There are mornings when the cold is as brittle as a burnt match, with an acrid, dry sting when it blows across your face. These don’t just feel like nothing would think of growing that particular day but that nothing has grown in the past or will grow in the future, that every green memory is a wishful delusion. Then there are mornings the thermometer claims are every bit as cold but which are heavy with the portent of spring. The light and the smell of the air tells you that the afternoon will be warmer, that the snow and frozen ruts will soon be churned into deeper ruts of mud, that the grass and trees may not yet be green but are thinking hard about when to start pushing leaves.
It was on the latter of these - an optimistic morning - that a few dozen turkeys began gleaning the corner of a cornfield. They walked, as turkeys do, with halting, deliberate steps, heads hesitating a moment before springing forward to catch up with their bodies. Now and then each would stop to unfurl its neck for a good look at the ground, swinging back and forth above the layer of frozen snow, as if it might melt and yield up the stray kernels under a forceful enough gaze. Occasionally one pecked at a piece of corn stalk where it stubbed out through the ice, and a tom fanned his tail but didn’t bother strutting.
Into this calm scene trotted a fox. He headed for the turkeys as you might approach a group of friends you just spotted across a large park, with just a touch of urgency to reach them before they could wander off. Anyone who has tried this knows that turkeys can spot a burr on a steer’s tail from a mile off, or the one clean patch on a muddy pig, or whatever faux folksy idiom you prefer. So there was no question that they’d been watching the fox his entire way, and they kept watching as he casually drifted closer. It looked like he wanted them to believe he had important business in the stand of hemlocks a little further on, that he was only passing so near to all these plump, tasty birds because they happened to be in his way.
But none of them were fooled. When, in a flash of fiery orange, he suddenly leapt for the nearest cluster of three, they were instantly airborne. The rest of the flock watched this intently, but they did not go up into the trees. The fox, no doubt feeling quite foolish, charged the next closest little cluster. But these simply darted around him, and what followed was a sort of dance, with the fox making a half-hearted attempt at one group of birds and then another, until all the turkeys were circling and weaving about him, always just out of reach.
Pretty soon he gave up and sat down. The turkeys stopped and looked at each other. The fox looked at them. They looked at the fox. Then, with slow, deliberate, bobbing steps, they formed a half circle around and began to encroach. It wasn’t threatening, exactly, but it also wasn’t not threatening. The fox sat nonchalantly, even though he suddenly looked small in comparison to the giant birds slowly closing in around him. Then, at the last moment, he sprang to his feet and trotted off, as if he’d just remembered an appointment in some other corner of the forest. Soon he was in the trees, but before he even reached them the turkeys were back to looking for corn and waiting for spring.

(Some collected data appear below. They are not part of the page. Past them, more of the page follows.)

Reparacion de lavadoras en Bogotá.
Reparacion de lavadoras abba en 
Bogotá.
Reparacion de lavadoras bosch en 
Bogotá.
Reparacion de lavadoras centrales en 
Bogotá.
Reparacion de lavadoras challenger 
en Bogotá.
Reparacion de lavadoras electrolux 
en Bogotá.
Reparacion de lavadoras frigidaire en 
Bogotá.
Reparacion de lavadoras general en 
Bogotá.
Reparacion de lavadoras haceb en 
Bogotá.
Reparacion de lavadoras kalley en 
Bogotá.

The peculiarity of this interaction arose from its uncertainty. A fox is more of a predator than a turkey, and he clearly had thoughts of eating one. Maybe in the past he’d lucked into an unwary hen. But the turkeys clearly didn’t see themselves as prey in this scenario, and they didn’t act like it. Both the pursuit and the evasion looked like half measures, like the fox was saying, “Well, if one of you wants me to eat you, I certainly will,” and the turkeys were saying, “I guess we’ll run away from him, but he’s not enough of a threat to make us leave this place where there might be corn.” And in the end that’s what they did.